The next point of interest is Treasury bonds. The chart below of TLT, ishares 20+ Year Treasury Bond ETF show the rotation of money to safety since January. The move lower the last couple of trading days has been a result of rates moving higher. The economic picture has improved enough to put some pressure on the Fed to raise rates as we move into 2015. That in turn has put some pressure on stocks as investors are concerned about the ability of the recent growth to sustain itself moving forward. This is a case of be careful what you wish for… you may get it and then not like what it does. The downside in the Treasury bonds are flag of concern as well moving forward.
Last and certainly not least we have the high yield bond sector showing signs of selling. Historically we watch for this bond class to trade in unison with stocks. However, when yields start to rise or even the threat of yields rising these bonds tend to trade lower which is the same reaction you get from stocks. The chart below of HYG, iShares High Yield Bond ETF broke the uptrend line in June and accelerated lower the last two days in unison with stocks. The challenge for the broad indexes remains the mounting evidence that the sellers are gaining control short term.
Volatility index (VIX) is showing signs of rising skepticism about direction as well. What was a quiet to complacent market has become one that is nervous about the future and all the moving parts. The spike to 16.8 today was a negative sign for short term sentiment as money headed for the exits. We would watch to see how this renewed volatility plays out, but the warning shots have been fired.

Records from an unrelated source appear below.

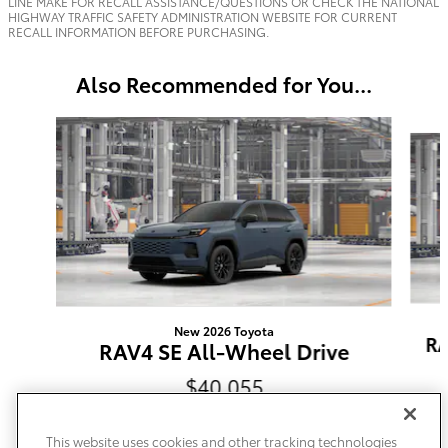
LINE MAKE FOR RECALL ASSISTANCE/QUESTIONS OR CHECK THE NATIONAL
HIGHWAY TRAFFIC SAFETY ADMINISTRATION WEBSITE FOR CURRENT
RECALL INFORMATION BEFORE PURCHASING.
Also Recommended for You...
Slide 1 of 6
New 2026 Toyota
RA
RAV4 SE All-Wheel Drive
$40,055
This website uses cookies and other tracking technologies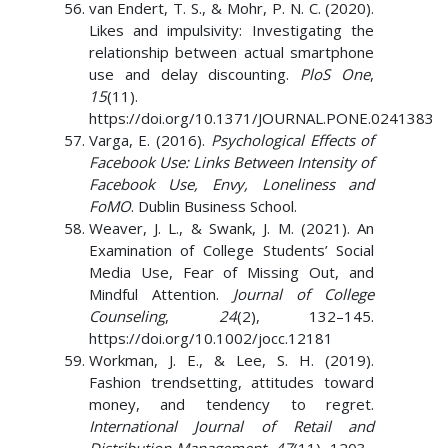
van Endert, T. S., & Mohr, P. N. C. (2020).
Likes and impulsivity: Investigating the
relationship between actual smartphone
use and delay discounting.
PloS One
,
15
(11).
https://doi.org/10.1371/JOURNAL.PONE.0241383
Varga, E. (2016).
Psychological Effects of
Facebook Use: Links Between Intensity of
Facebook Use, Envy, Loneliness and
FoMO
. Dublin Business School.
Weaver, J. L., & Swank, J. M. (2021). An
Examination of College Students’ Social
Media Use, Fear of Missing Out, and
Mindful Attention.
Journal of College
Counseling
,
24
(2), 132–145.
https://doi.org/10.1002/jocc.12181
Workman, J. E., & Lee, S. H. (2019).
Fashion trendsetting, attitudes toward
money, and tendency to regret.
International Journal of Retail and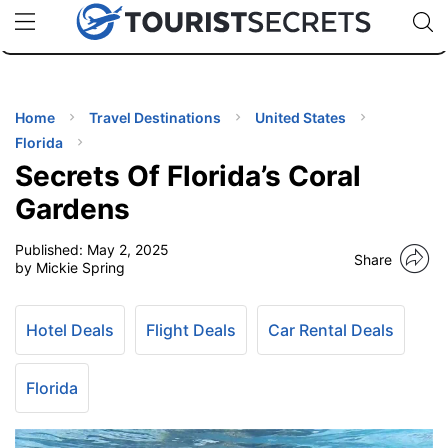
🇯🇵
🇹🇭
🇬🇧
🇺🇸
🇩🇪
uPhone
Cheap eSIM for 150+ Countries
Code: SECR
INATIONS
ES
Home
Travel Destinations
United States
Florida
EL TIPS
Secrets Of Florida’s Coral
Gardens
SSORIES
Published:
May 2, 2025
Share
by Mickie Spring
NNING
Hotel Deals
Flight Deals
Car Rental Deals
EL
EWS
Florida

As you know, I don’t like speculation, but the cards are all starting to point towards some downside short term. The bigger question is will the buyers step in again on the dip lower. Tomorrow will be a day of interest as a follow through on the selling would mean more ahead and the 1900 level of support would likely be a target point to watch. If we bounce off this level of support near 1928 some buying maybe the short term result. Watch and act based on what the market tells you, but don’t speculate on what you believe will happen. We are still taking this one day at a time for now.